Distress Calls

Periodically, I get emails from friends who are struggling with issues concerning their cat(s). If it is a behavior issue, I do my best to help out if I can. On health questions, the same applies. If I cannot help them, I try and direct them to others knowledgeable enough to help out. With my association with different cat related groups, I have a wide network base.

Sometimes, it works out and the cat gets better. In other instances, puzzling health symptoms and other problems cloud the path of recovery and the cat dies.

Anyone who rescues on a regular basis, learns early that death is a part of the equation. You receive kittens that don’t thrive, regardless of what you do to try and get them to. Cats presented with mysterious illnesses, fevers of unknown origin, bloody stool with no indication as to why, can simply fade from your life.

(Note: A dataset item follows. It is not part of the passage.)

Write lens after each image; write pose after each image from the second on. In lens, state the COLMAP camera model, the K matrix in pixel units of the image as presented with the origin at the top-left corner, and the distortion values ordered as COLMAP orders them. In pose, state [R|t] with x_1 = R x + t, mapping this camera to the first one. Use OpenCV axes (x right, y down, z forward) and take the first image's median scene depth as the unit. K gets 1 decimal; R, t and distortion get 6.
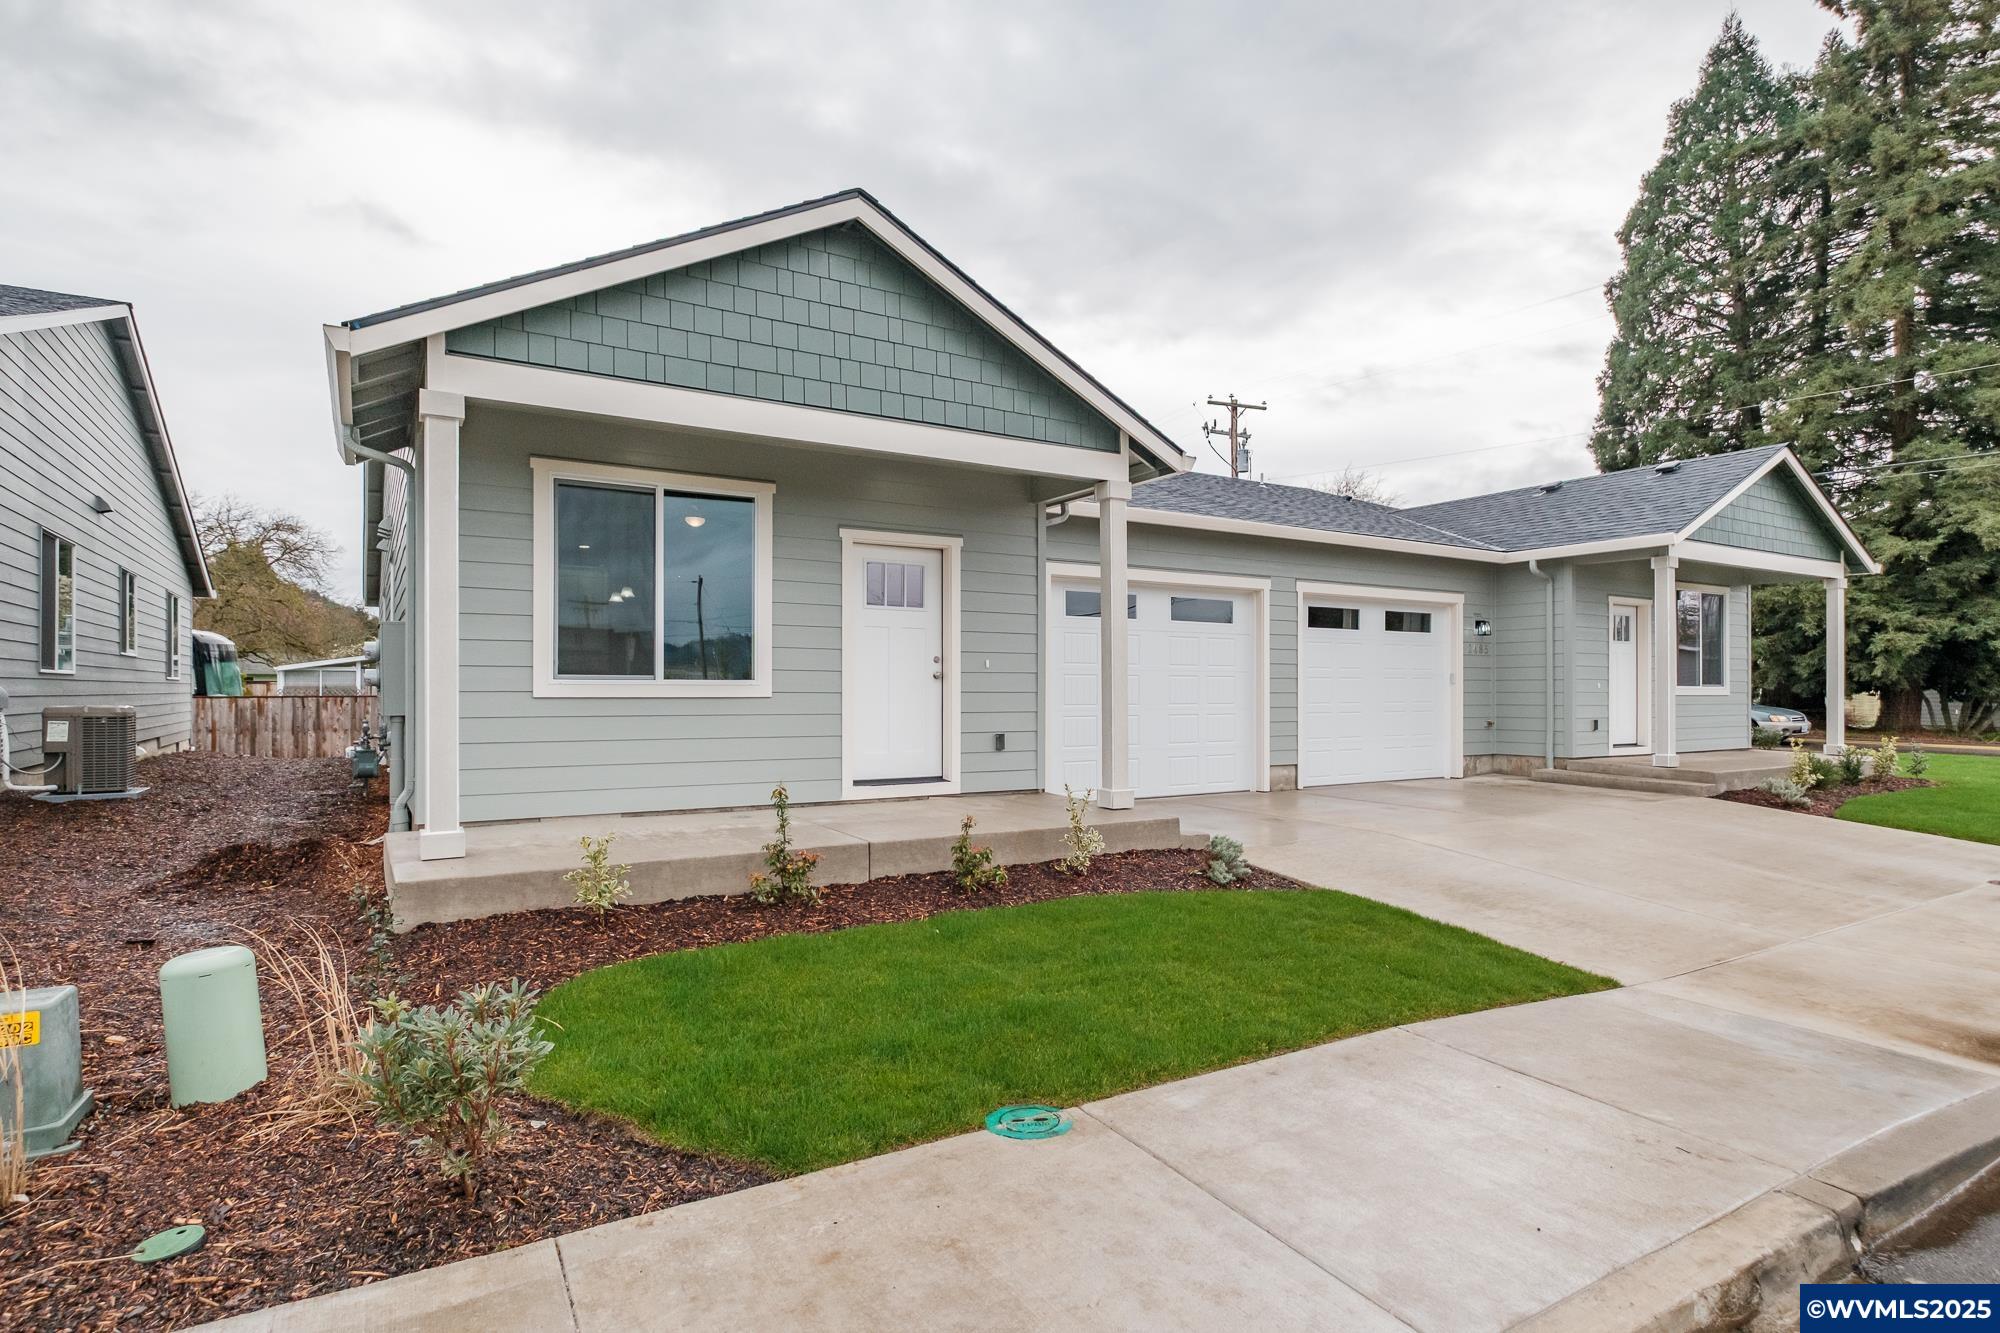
lens RADIAL K [[1114.2, 0, 1094.3], [0, 1114.2, 714.0], [0, 0, 1]] dist [0.026780, -0.000374]
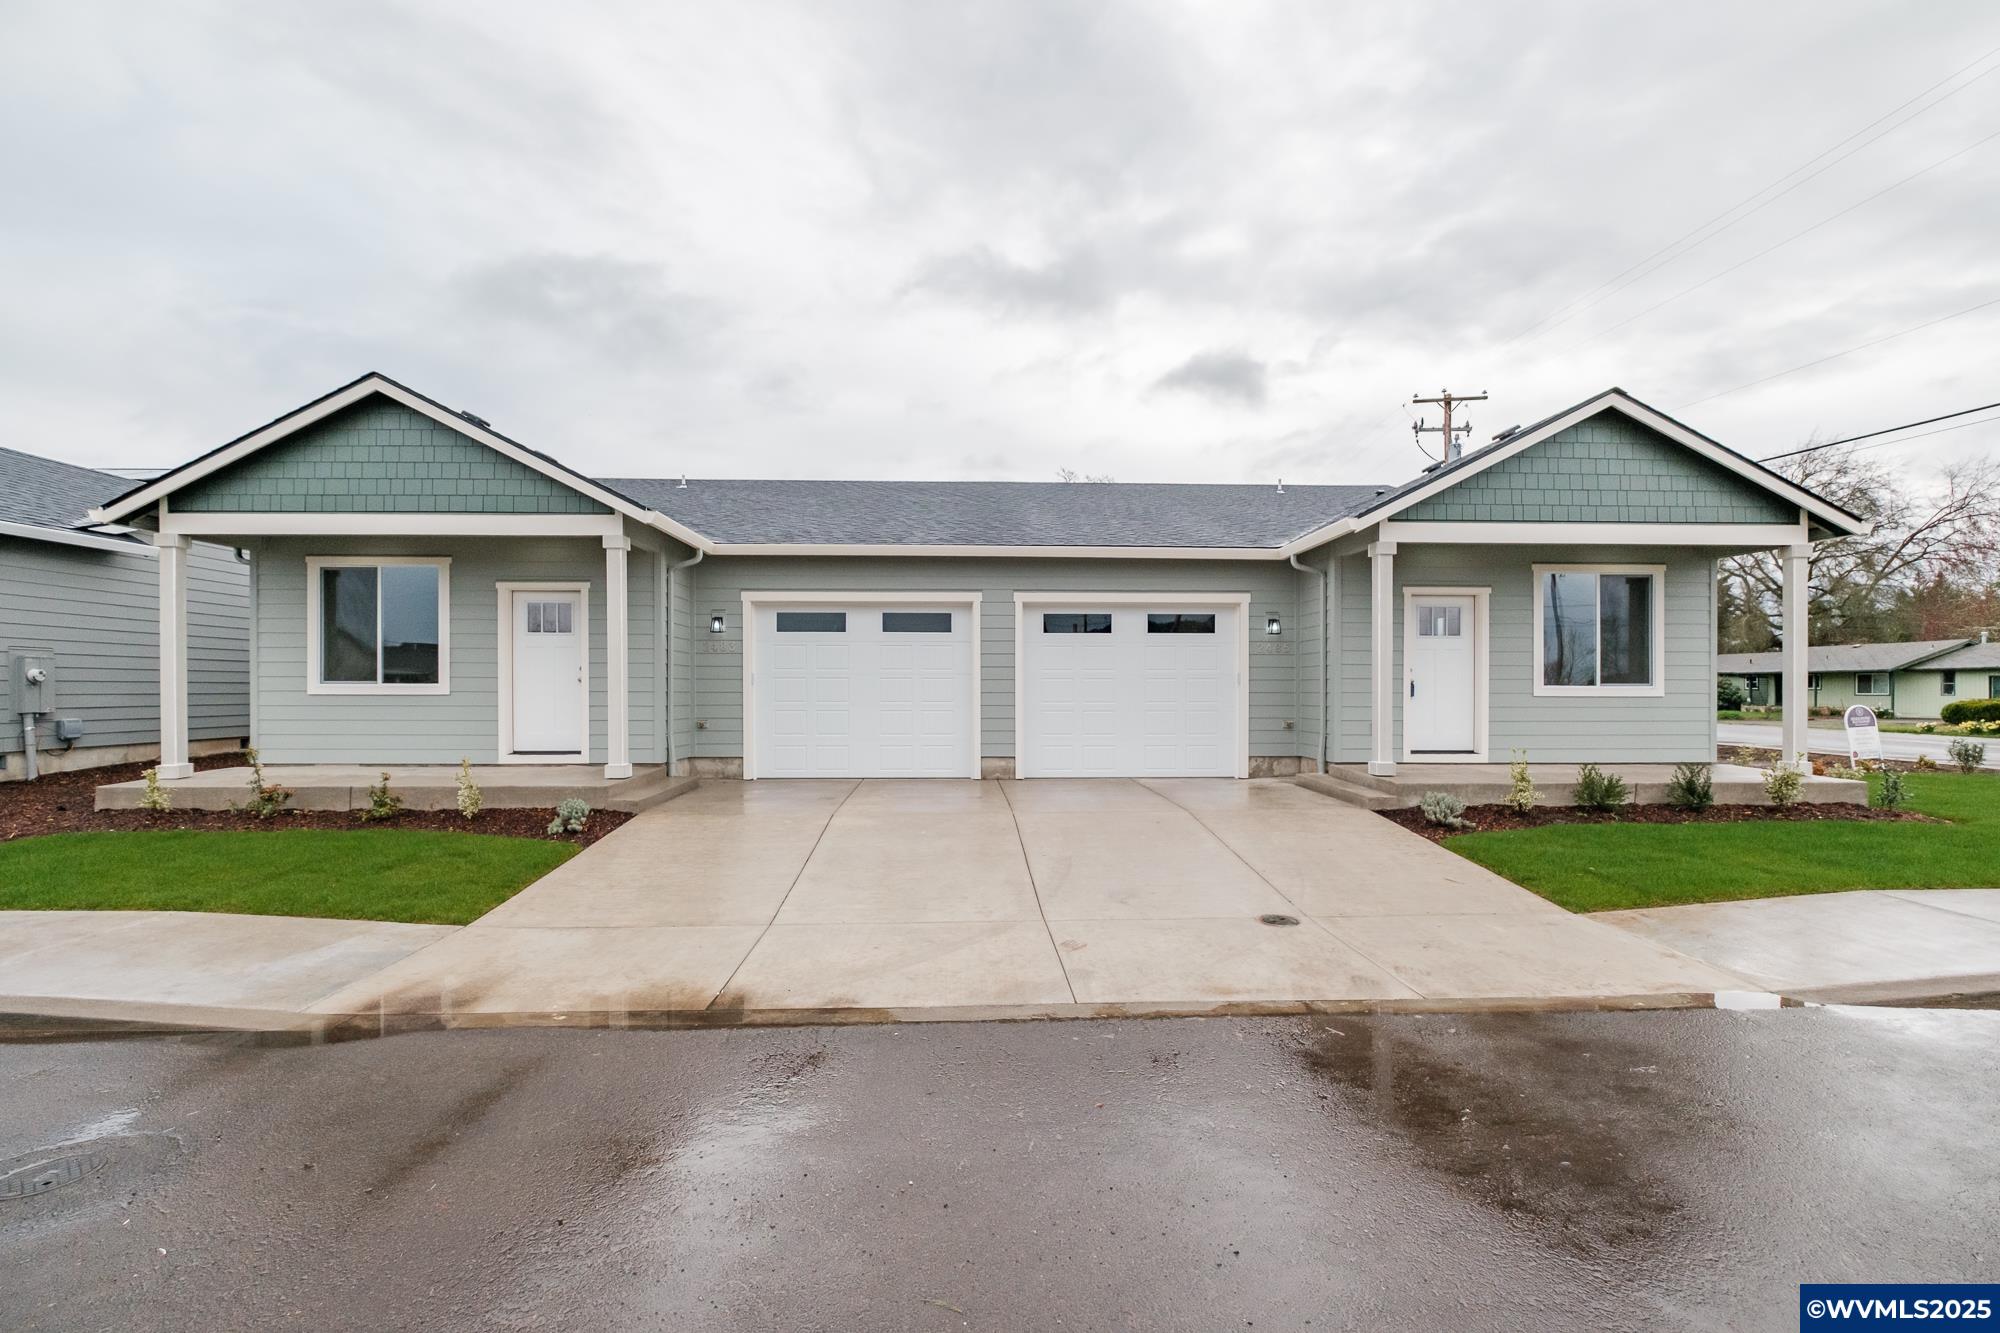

It is the cost of rescue, to accept death and not fight it. That does not mean that you shut off that portion of your humanity that keeps you compassionate, but it does mean that with each passing, there are lessons learned and filed away and grief to plow through.

Last year, those sweet kittens found in an abandoned hayfield and brought here. Cute babies, days old, all manx crosses. Each one, grabbed the bottle of formula and hung on for dear life till the bottle was dry, but for everything they took in, nothing was coming out. No amount of stimulation worked, all tricks were tried. One visit to the vet brought the answer, the kittens were born without rectums. They had what looked to be a rectum, but they weren’t developmentally correct. As my vet injected them and stopped their heart, my own heart broke.

My heart broke again this morning when I learned that Nakita had been put to sleep. I had been hoping for a different one, a joyous one. Sometimes, no matter how much we want it- the final result is not one easy to accept. My heart is with Katherine and Rob tonight as they spend their first night without their emerald eye girl.